» PROMPT: Please find each line in the rows below that contains the string "hàng", treating case as significant, and copy those lines out in full.

» MATERIAL FOR THIS TASK:
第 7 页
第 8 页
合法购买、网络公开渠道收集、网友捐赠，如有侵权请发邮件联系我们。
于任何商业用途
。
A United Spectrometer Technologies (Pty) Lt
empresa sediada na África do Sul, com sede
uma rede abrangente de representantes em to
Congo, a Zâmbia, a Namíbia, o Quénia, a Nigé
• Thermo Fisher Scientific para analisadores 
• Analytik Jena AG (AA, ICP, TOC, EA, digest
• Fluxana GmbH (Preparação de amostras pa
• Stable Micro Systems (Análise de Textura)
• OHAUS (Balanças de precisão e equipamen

--

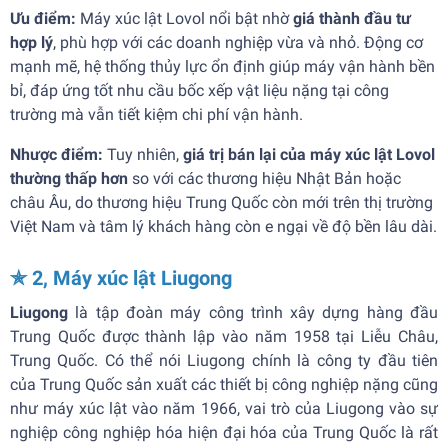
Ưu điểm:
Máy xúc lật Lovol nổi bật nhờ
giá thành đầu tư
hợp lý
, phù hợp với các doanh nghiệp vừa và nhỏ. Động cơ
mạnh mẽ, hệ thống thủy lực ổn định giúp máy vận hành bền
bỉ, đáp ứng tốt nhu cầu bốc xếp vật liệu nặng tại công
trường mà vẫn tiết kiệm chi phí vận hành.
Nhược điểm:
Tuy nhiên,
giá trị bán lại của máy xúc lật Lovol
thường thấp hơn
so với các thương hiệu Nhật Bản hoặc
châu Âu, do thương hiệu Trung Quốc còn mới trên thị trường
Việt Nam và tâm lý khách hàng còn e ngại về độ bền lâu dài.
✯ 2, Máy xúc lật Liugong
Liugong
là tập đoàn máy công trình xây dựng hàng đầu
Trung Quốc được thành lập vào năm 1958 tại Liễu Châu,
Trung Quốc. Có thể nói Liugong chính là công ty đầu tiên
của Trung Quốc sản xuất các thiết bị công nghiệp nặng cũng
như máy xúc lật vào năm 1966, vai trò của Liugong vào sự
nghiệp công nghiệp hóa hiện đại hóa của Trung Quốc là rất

» YOUR SOLUTION:
Việt Nam và tâm lý khách hàng còn e ngại về độ bền lâu dài.
là tập đoàn máy công trình xây dựng hàng đầu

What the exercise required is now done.